WDCD pelas Questões Urbanas 

São Paulo é um exemplo das mega cidades no mundo que atraem cada vez mais pessoas do campo para as cidades. Metade da população mundial já vive em cidades – um número que vai aumentar ainda mais nas próximas décadas. Com tantas pessoas vivendo juntas – 20 milhões só em São Paulo -, é óbvio que a sociedade urbana tem de lidar com um número crescente de questões urgentes. Problemas na área da habitação, mobilidade, alimentação, emprego, cuidados, segurança, poluição do ar e fornecimento de energia. Sem mencionar o desafio social de manter um sentido de solidariedade e de conexão.

Ambas as soluções técnicas e sociais são experimentadas e testadas em cidades ao redor do mundo. Em muitos casos, com algum tipo de envolvimento dos designers. Arquitetos, pela natureza da sua profissão, estão pensando cuidadosamente sobre a ideia da cidade e como eles podem contribuir para tornar o ambiente urbano um lugar habitável. Porém, as soluções podem vir de designers gráficos, de produto, digitais e artistas também, tal como o WDCD demonstrou muitas vezes e vai demonstrar novamente em São Paulo. 

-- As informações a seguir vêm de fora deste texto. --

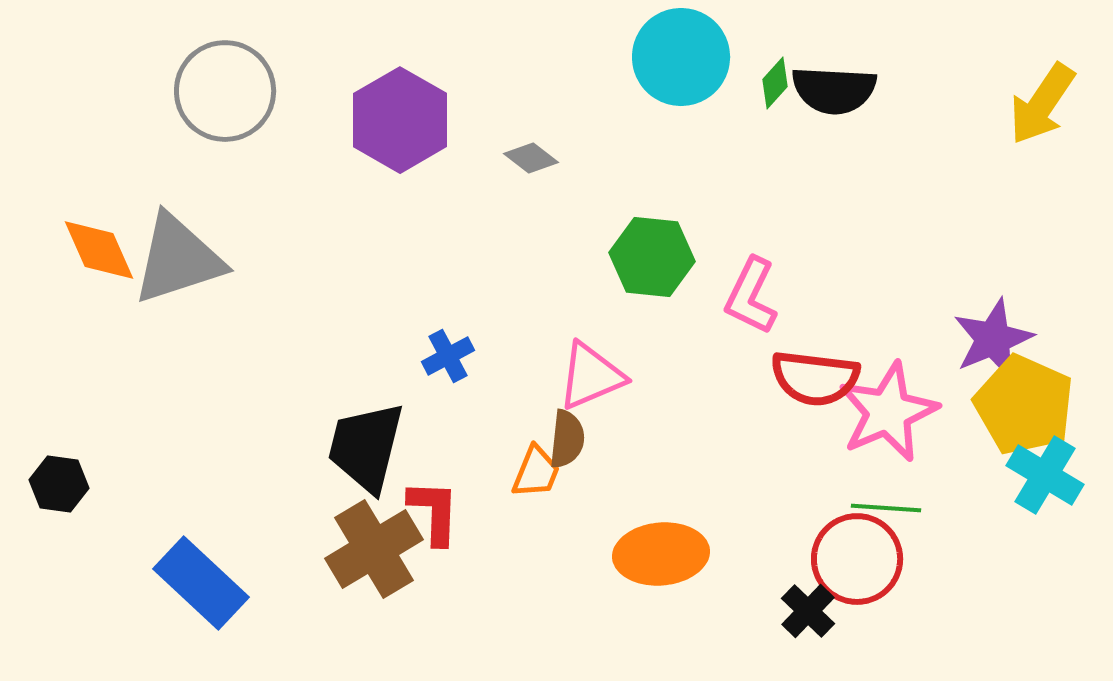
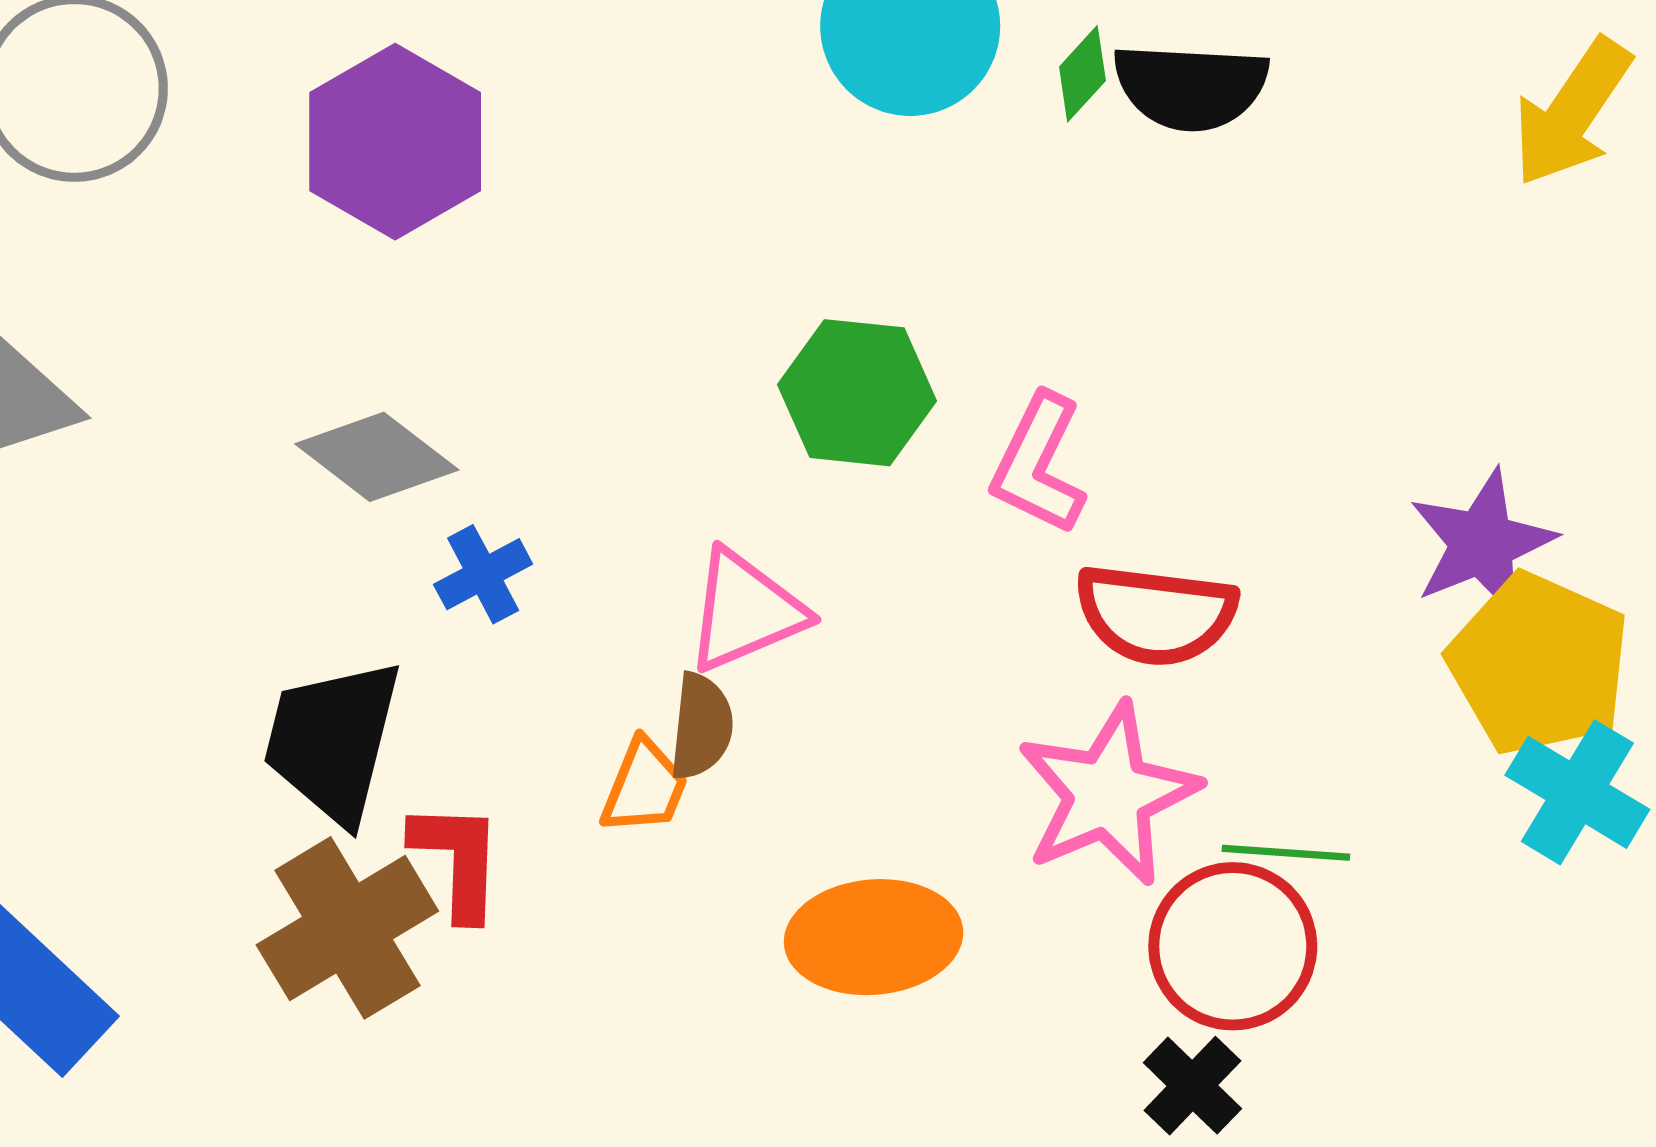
gray diamond: (531, 158) -> (377, 457), moved, size x1.6
pink star: (888, 412) -> (1108, 794), moved
black cross: (808, 611) -> (1192, 1086), moved

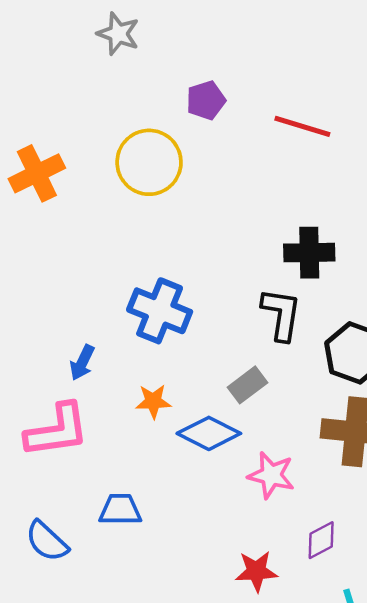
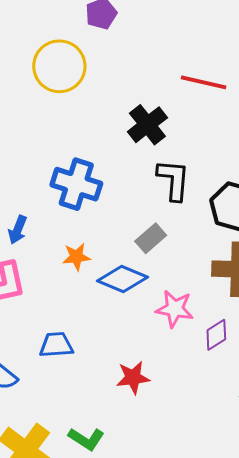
red line: (302, 126) -> (204, 82), moved
black cross: (309, 253) -> (147, 125), moved, turned -33
purple diamond: (321, 540) -> (216, 335), moved
red star: (256, 571) -> (133, 378), moved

WDCD pela Consciência CULTURAL

Como os designers podem impulsionar a consciência cultural local entre as pessoas a fim de contrariar a tendência para a uniformidade internacional e a perda do sentimento de unidade? Designers valorizam a expressão cultural autêntica e destacam isso em seu trabalho. Muitas vezes eles conseguem dar nova vida a ofícios e técnicas em risco de desaparecer. A interconectividade global muitas vezes age como um motor que impulsiona o desenvolvimento nos domínios científico, social e econômico. Porém, também há aspectos menos positivos que resultam em exploração, pobreza e perda de identidade cultural. Designers são muitas vezes aqueles que têm sucesso na construção de pontes entre o local e a comunidade global.

O Brasil é um país colorido e culturalmente rico onde as artes e ofícios são apreciadas por designers que já subiram ao palco do WDCD em Amsterdã, incluindo o designer de interiores Marcelo Rosenbaum, o designer de produto Paul Dib, a crítica e curadora Adélia Borges, o Top Chef Alex Atala e os designers de móveis Humerto e Fernando Campana. Tivemos também o artista Pedro Reyes e a designer de moda Carla Fernandez de outras partes do continente sul-americano.

WDCD com a Natureza

O Brasil é um país enorme, com uma grande quantidade de natureza real e ainda intocada. É um dos melhores lugares do mundo para se inspirar na natureza em toda sua glória, eficiência e beleza. O Top Chef Alex Atala disse no WDCD 2015, em Amsterdã, o que isso pode significar, demonstrando como a natureza, a cultura indígena e a vida moderna da cidade podem se beneficiar de uma troca cuidadosa e complacente. As pessoas sempre tiveram a natureza como a base para suas ações mas uma nova geração de designers está um passo à frente, explorando como as novas técnicas das ciências naturais e da biotecnologia podem ser úteis como ferramentas de design. Eles questionam o conceito de natureza e pensam em soluções inovadoras e sustentáveis ​​para todos os tipos de problemas na sociedade.

No WDCD 2013, Suzanne Lee apresentou o seu conceito de peças de vestuário desenvolvidas a partir de bactérias, enquanto Daisy Ginsberg, em 2014, compartilhou suas visões sobre a “arquitetura viva”, edifícios que poderiam, por exemplo, conectar dióxido de carbono.